Il fit comme il disait, et continua de babiller sur un ton si bruyant et si animé, frappant sur la table, buvant et prisant alternativement, que mon père, abandonnant toute tentative de l’interrompre, resta muet et honteux, inquiet et redoutant la fin d’une pareille scène.

« Mais pour en revenir à mon procès favori, reprit Peebles, à mon action en voies de fait, lorsque j’eus le bonheur de provoquer mon adversaire à me tirer le nez sur le seuil même de la cour, ce qui était précisément ce dont j’avais besoin — M. Pest… vous le connaissez, papa Fairford ? — le vieux Pest penchait pour une action d’hame sucken[6] car il disait que la cour pouvait être appelée… oh ! oh ! oh !… appelée mon véritable domicile. J’y demeure plus que partout ailleurs, et l’essence de l’hame sucken est de frapper un homme dans son domicile. — Réfléchissez bien à ce fait, jeune avocat. — Nous pouvons donc espérer que Plainstanes sera pendu comme bien des gens l’ont été pour moins ; car, milords, — dira Pest aux juges siégeant en la cour, — milords, la chambre du parlement est le domicile de Peebles, attendu que ladite chambre est commune forum et commune forum est commune domicilium. — La fille, une autre bouteille de whisky, et mettez-la à mon compte. — Il est temps que je m’en aille — par la procédure ! Je ne puis trouver la bouteille ; — pourtant il y en a deux, je crois.
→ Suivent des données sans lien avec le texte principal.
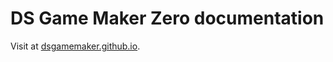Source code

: DS Game Maker Zero documentation
=====================

Visit at [dsgamemaker.github.io](http://dsgamemaker.github.io).
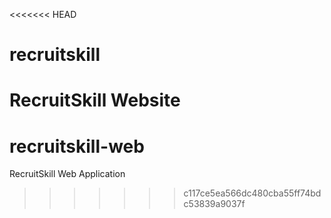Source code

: <<<<<<< HEAD
# recruitskill
RecruitSkill Website
=======
# recruitskill-web
RecruitSkill Web Application
>>>>>>> c117ce5ea566dc480cba55ff74bdc53839a9037f
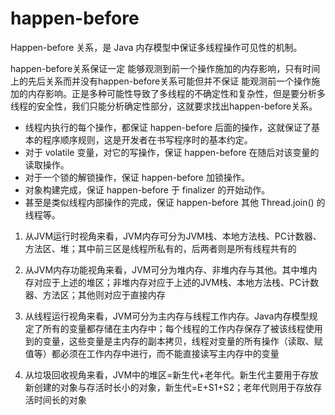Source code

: happen-before
===
Happen-before 关系，是 Java 内存模型中保证多线程操作可见性的机制。

happen-before关系保证一定 能够观测到前一个操作施加的内存影响，只有时间上的先后关系而并没有happen-before关系可能但并不保证 能观测前一个操作施加的内存影响。正是多种可能性导致了多线程的不确定性和复杂性，但是要分析多线程的安全性，我们只能分析确定性部分，这就要求找出happen-before关系。

* 线程内执行的每个操作，都保证 happen-before 后面的操作，这就保证了基本的程序顺序规则，这是开发者在书写程序时的基本约定。
* 对于 volatile 变量，对它的写操作，保证 happen-before 在随后对该变量的读取操作。
* 对于一个锁的解锁操作，保证 happen-before 加锁操作。
* 对象构建完成，保证 happen-before 于 finalizer 的开始动作。
* 甚至是类似线程内部操作的完成，保证 happen-before 其他 Thread.join() 的线程等。


1. 从JVM运行时视角来看，JVM内存可分为JVM栈、本地方法栈、PC计数器、方法区、堆；其中前三区是线程所私有的，后两者则是所有线程共有的

2. 从JVM内存功能视角来看，JVM可分为堆内存、非堆内存与其他。其中堆内存对应于上述的堆区；非堆内存对应于上述的JVM栈、本地方法栈、PC计数器、方法区；其他则对应于直接内存

3. 从线程运行视角来看，JVM可分为主内存与线程工作内存。Java内存模型规定了所有的变量都存储在主内存中；每个线程的工作内存保存了被该线程使用到的变量，这些变量是主内存的副本拷贝，线程对变量的所有操作（读取、赋值等）都必须在工作内存中进行，而不能直接读写主内存中的变量

4. 从垃圾回收视角来看，JVM中的堆区=新生代+老年代。新生代主要用于存放新创建的对象与存活时长小的对象，新生代=E+S1+S2；老年代则用于存放存活时间长的对象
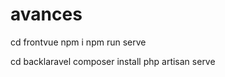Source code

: # avances

cd frontvue
  npm i
  npm run serve
  
 cd backlaravel
    composer install
    php artisan serve
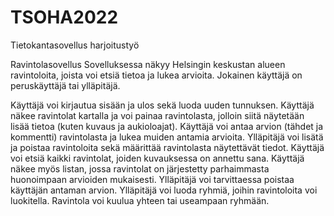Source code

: # TSOHA2022
Tietokantasovellus harjoitustyö

Ravintolasovellus
Sovelluksessa näkyy Helsingin keskustan alueen ravintoloita, joista voi etsiä tietoa ja lukea arvioita. Jokainen käyttäjä on peruskäyttäjä tai ylläpitäjä.

Käyttäjä voi kirjautua sisään ja ulos sekä luoda uuden tunnuksen.
Käyttäjä näkee ravintolat kartalla ja voi painaa ravintolasta, jolloin siitä näytetään lisää tietoa (kuten kuvaus ja aukioloajat).
Käyttäjä voi antaa arvion (tähdet ja kommentti) ravintolasta ja lukea muiden antamia arvioita.
Ylläpitäjä voi lisätä ja poistaa ravintoloita sekä määrittää ravintolasta näytettävät tiedot.
Käyttäjä voi etsiä kaikki ravintolat, joiden kuvauksessa on annettu sana.
Käyttäjä näkee myös listan, jossa ravintolat on järjestetty parhaimmasta huonoimpaan arvioiden mukaisesti.
Ylläpitäjä voi tarvittaessa poistaa käyttäjän antaman arvion.
Ylläpitäjä voi luoda ryhmiä, joihin ravintoloita voi luokitella. Ravintola voi kuulua yhteen tai useampaan ryhmään.
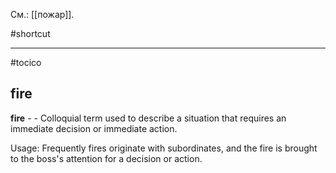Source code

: См.: [[пожар]].

#shortcut




<hr/>

#tocico

## fire

<b>fire</b> -  - Colloquial term used to describe a situation that requires an immediate decision or immediate action. 


Usage:  Frequently fires originate with subordinates, and the fire is brought to the boss's attention for a decision or action.

 


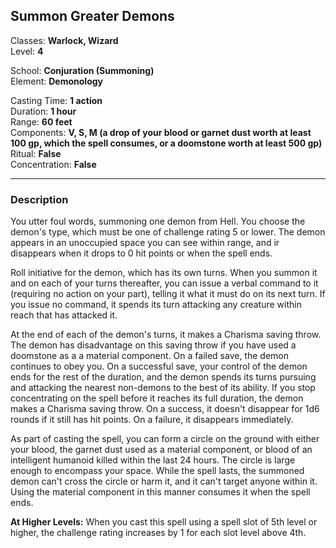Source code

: ## Summon Greater Demons

Classes: **Warlock, Wizard**  
Level: **4**  

School: **Conjuration (Summoning)**  
Element: **Demonology**  

Casting Time: **1 action**  
Duration: **1 hour**  
Range: **60 feet**  
Components: **V, S, M (a drop of your blood or garnet dust worth at least 100 gp, which the spell consumes, or a doomstone worth at least 500 gp)**  
Ritual: **False**  
Concentration: **False**  

------

### Description

You utter foul words, summoning one demon from Hell. You choose the demon's type, which must be one of challenge rating 5 or lower. The demon appears in an unoccupied space you can see within range, and ir disappears when it drops to 0 hit points or when the spell ends.

Roll initiative for the demon, which has its own turns. When you summon it and on each of your turns thereafter, you can issue a verbal command to it (requiring no action on your part), telling it what it must do on its next turn. If you issue no command, it spends its turn attacking any creature within reach that has attacked it.

At the end of each of the demon's turns, it makes a Charisma saving throw. The demon has disadvantage on this saving throw if you have used a doomstone as a a material component. On a failed save, the demon continues to obey you. On a successful save, your control of the demon ends for the rest of the duration, and the demon spends its turns pursuing and attacking the nearest non-demons to the best of its ability. If you stop concentrating on the spell before it reaches its full duration, the demon makes a Charisma saving throw. On a success, it doesn't disappear for 1d6 rounds if it still has hit points. On a failure, it disappears immediately.

As part of casting the spell, you can form a circle on the ground with either your blood, the garnet dust used as a material component, or blood of an intelligent humanoid killed within the last 24 hours. The circle is large enough to encompass your space. While the spell lasts, the summoned demon can't cross the circle or harm it, and it can't target anyone within it. Using the material component in this manner consumes it when the spell ends.

**At Higher Levels:** When you cast this spell using a spell slot of 5th level or higher, the challenge rating increases by 1 for each slot level above 4th.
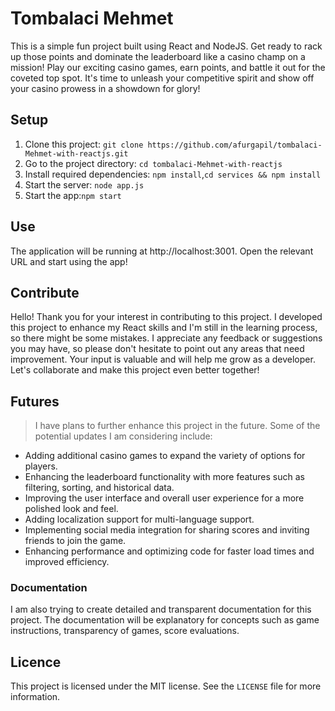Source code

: # Tombalaci Mehmet

This is a simple fun project built using React and NodeJS.
Get ready to rack up those points and dominate the leaderboard like a casino champ on a mission! Play our exciting casino games, earn points, and battle it out for the coveted top spot. It's time to unleash your competitive spirit and show off your casino prowess in a showdown for glory!

## Setup

1. Clone this project: `git clone https://github.com/afurgapil/tombalaci-Mehmet-with-reactjs.git`
2. Go to the project directory: `cd tombalaci-Mehmet-with-reactjs`
3. Install required dependencies: `npm install`,`cd services && npm install`
4. Start the server: `node app.js`
5. Start the app:`npm start`

## Use

The application will be running at http://localhost:3001. Open the relevant URL and start using the app!

## Contribute

Hello! Thank you for your interest in contributing to this project. I developed this project to enhance my React skills and I'm still in the learning process, so there might be some mistakes. I appreciate any feedback or suggestions you may have, so please don't hesitate to point out any areas that need improvement. Your input is valuable and will help me grow as a developer. Let's collaborate and make this project even better together!

## Futures

> I have plans to further enhance this project in the future. Some of the potential updates I am considering include:

- Adding additional casino games to expand the variety of options for players.
- Enhancing the leaderboard functionality with more features such as filtering, sorting, and historical data.
- Improving the user interface and overall user experience for a more polished look and feel.
- Adding localization support for multi-language support.
- Implementing social media integration for sharing scores and inviting friends to join the game.
- Enhancing performance and optimizing code for faster load times and improved efficiency.

### Documentation

I am also trying to create detailed and transparent documentation for this project. The documentation will be explanatory for concepts such as game instructions, transparency of games, score evaluations.

## Licence

This project is licensed under the MIT license. See the `LICENSE` file for more information.
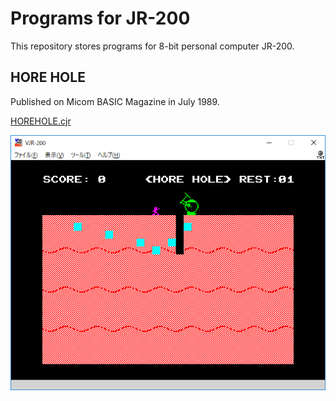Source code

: # Programs for JR-200

This repository stores programs for 8-bit personal computer JR-200.

## HORE HOLE

Published on Micom BASIC Magazine in July 1989.

[HOREHOLE.cjr](../../../raw/master/jr200/HOREHOLE.cjr)

![HORE HOLE main](image/HOREHOLE.png)


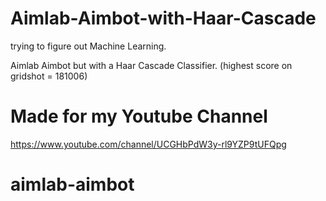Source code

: # Aimlab-Aimbot-with-Haar-Cascade

trying to figure out Machine Learning. 

Aimlab Aimbot but with a Haar Cascade Classifier.
(highest score on gridshot = 181006)

# Made for my Youtube Channel
https://www.youtube.com/channel/UCGHbPdW3y-rl9YZP9tUFQpg
# aimlab-aimbot
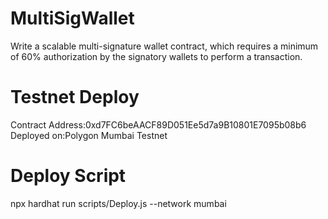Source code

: # MultiSigWallet
Write a scalable multi-signature wallet contract, which requires a minimum of 60% authorization by the signatory wallets to perform a transaction.  

# Testnet Deploy
Contract Address:0xd7FC6beAACF89D051Ee5d7a9B10801E7095b08b6 <br />
Deployed on:Polygon Mumbai Testnet

# Deploy Script
npx hardhat run scripts/Deploy.js --network mumbai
Per regiam, Fairford, — papa Fairford — prêtez-moi deux pence pour acheter du tabac : ma boîte est vide — Huissier, appelez une autre cause. »

La tabatière lui échappa des mains, et il serait lui-même tombé de dessus la chaise si je ne l’avais soutenu.

« C’est passer les bornes ! s’écria mon père. — Faites venir un porteur, James Wilkinson, et qu’il emporte chez lui cet être dégradé, cet ivrogne, cette brute. »

Lorsque Pierre Peebles fut sorti de cette mémorable consultation, et que nous l’eûmes confié aux soins d’un vigoureux Celte, mon père se hâta de rattacher en liasses tous les papiers, comme un joueur de marionnettes s’empresse de fermer boutique quand la représentation n’a pas réussi. « Voici mes notes, Alan » me dit-il avec précipitation ; « examinez-les soigneusement ; — comparez-les aux pièces de la procédure, et retournez l’affaire dans votre tête jusqu’à mardi. — Plus d’un plaidoyer a été fait par un sot client ; et écoutez-moi, mon garçon, écoutez-moi : — je n’ai pas l’intention de vous escamoter vos honoraires, quand l’affaire sera finie, quoique j’eusse aimé à entendre d’abord le plaidoyer ; mais il n’y a rien de tel comme de donner l’avoine à un cheval avant le voyage. Voici cinq bonnes guinées dans une bourse de soie ; — c’est l’ouvrage de votre pauvre mère, Alan. — Elle eût été bien heureuse de voir son jeune fils avec la robe sur le dos, — mais ne parlons plus de cela, — à l’ouvrage mon brave garçon, et dévorez-moi ça comme un tigre. »

Je me mis à travailler, Darsie ; car qui pourrait résister à de pareils motifs ? Avec l’aide de mon père, je me suis rendu maître des détails, tout confus qu’ils soient ; et mardi je plaiderai pour Pierre Peebles aussi bien que je le ferais pour un duc. J’ai maintenant une idée si nette de l’affaire, que j’ai pu vous écrire une longue lettre sur ce sujet ; et certes, Pierre Peebles et son procès y tiennent une assez bonne place, pour vous montrer combien ils occupent à présent mon esprit. Encore une fois songez à vous, et ne m’oubliez pas, moi qui suis votre fidèle

Alan Fairford.




Par des circonstances qui seront rapportées plus tard, il se passa long-temps avant que cette lettre parvînt à son adresse.



  1. La médecine. a. m.
  2. Anciens jurisconsultes. a. m.
  3. Peatship, dit le texte, parce que jadis, observe Walter Scott, un avocat était supposé sous le patronage de quelque juge particulier. Peat ou pet signifie favori et ship veut dire la possession de la qualité ; ainsi peatship signifie l’homme qui jouit de la faveur, le favori, comme lordship veut dire sa seigneurie. a. m.
  4. Peebles against plainstanes, mot à mot cailloux contre dalles de pierre. a. m.
  5. Outer house, tribunal de première instance. a. m.
  6. Hame, écossisme pour home, chez soi. a. m.